The reason for using this walk to support mental health charities, and the campaign against stigma, is that I have personal experience of coping with depression. In fact I am one of the one in four of us who suffer from a diagnosable mental health problem at some point in our lives, most commonly depression or anxiety. Indeed in many ways I am typical of those one in four in that I have a successful career and have learned to cope with depressive episodes, to the extent of them being invisible to third parties (if not to my friends and loved ones!).
Yet as a society we are still wary of mental illness, with a tendency to fall back on stereotypical views and a reluctance to talk about mental health with the same openness that we might for physical illnesses.
Part of the project in walking around the edge of Britain is using my own experience to speak out for all those who struggle in silence with mental health problems, as well as raising funds for charities that offer support and who campaign against mental health stigma.
A little bit more about us:
In my fifties now, I’m following my second career as a teacher of physics and mathematics after many years in the electronics industry designing mobile phones and inkjet printers.
My wife Kate has been a key part of these walks, especially with looking after PR and fundraising activities.
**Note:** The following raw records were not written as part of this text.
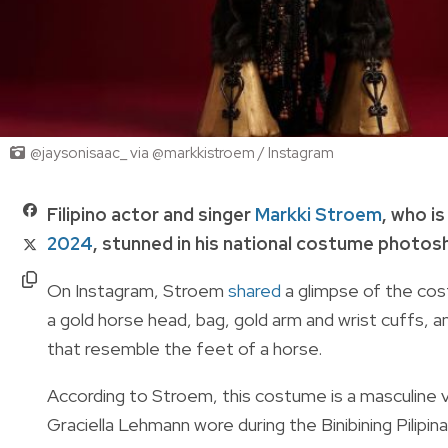
@jaysonisaac_ via @markkistroem / Instagram
Filipino actor and singer
Markki Stroem
, who is
2024
, stunned in his national costume photos
On Instagram, Stroem
shared
a glimpse of the cost
a gold horse head, bag, gold arm and wrist cuffs, 
that resemble the feet of a horse.
According to Stroem, this costume is a masculine 
Graciella Lehmann wore during the Binibining Pilipi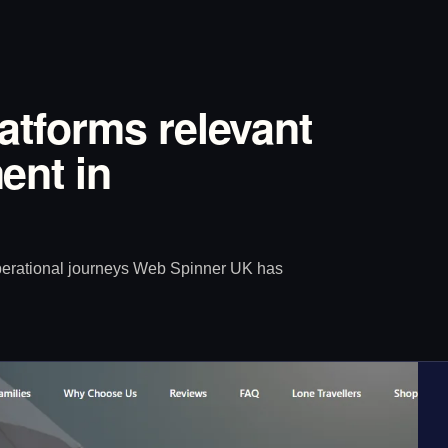
latforms relevant
ent in
operational journeys Web Spinner UK has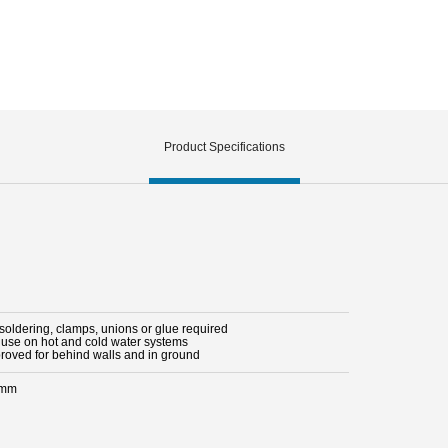
Product Specifications
 soldering, clamps, unions or glue required
r use on hot and cold water systems
proved for behind walls and in ground
 mm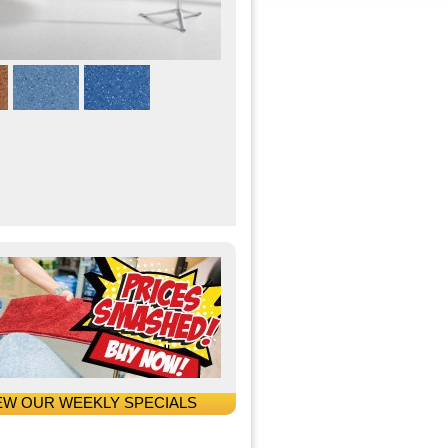
EW OUR WEEKLY SPECIALS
As well as joining me from time to time on the walk. Kate runs her own training and development business (www.kateatkin.com) as well as studying for a masters degree in positive psychology.
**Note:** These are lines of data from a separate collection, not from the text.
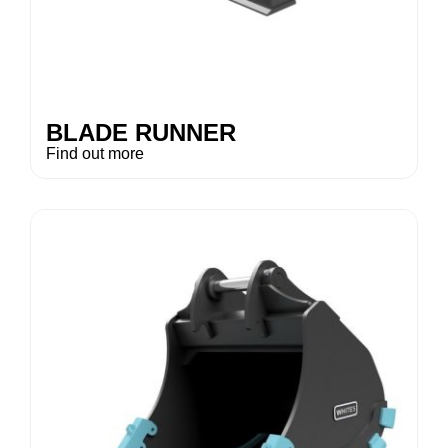
BLADE RUNNER
Find out more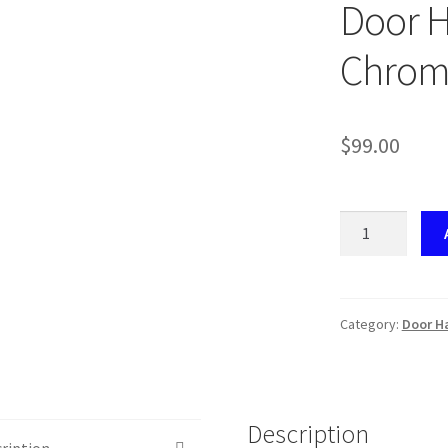
Door H
Chrom
$
99.00
VS062
Mercedes
W204
Door
Handle
Category:
Door Ha
Repair
Kit
LH
Chrome
Description
quantity
ription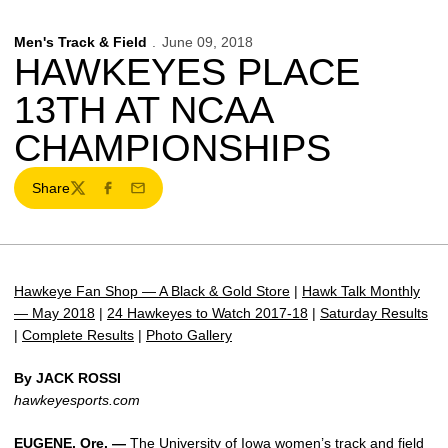
Men's Track & Field
June 09, 2018
HAWKEYES PLACE
13TH AT NCAA
CHAMPIONSHIPS
Share
Twitter
Facebook
Email
Hawkeye Fan Shop — A Black & Gold Store
|
Hawk Talk Monthly
— May 2018
|
24 Hawkeyes to Watch 2017-18
|
Saturday Results
|
Complete Results
|
Photo Gallery
By JACK ROSSI
hawkeyesports.com
EUGENE, Ore. —
The University of Iowa women’s track and field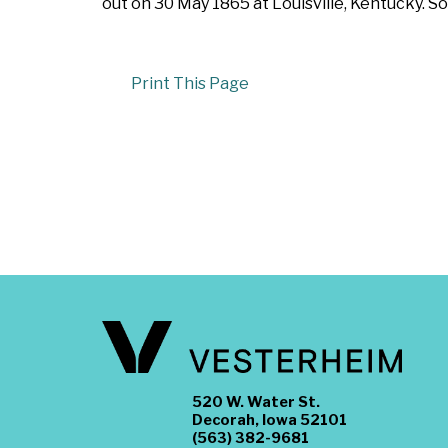
out on 30 May 1865 at Louisville, Kentucky. So
Print This Page
520 W. Water St.
Decorah, Iowa 52101
(563) 382-9681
Poppy is our Springer Spaniel who walked with me, probably covering at least twice the distance I did, with all of her scampering around. Poppy hails from Lincolnshire and was trained as a gun dog, but at the sight of pheasants she completely forgot to listen to commands so she became our family pet instead. She now seems convinced that the human race exists just to fuss her and has developed a dewy-eyed puppy-dog look that almost always attracts the attention she thinks she deserves.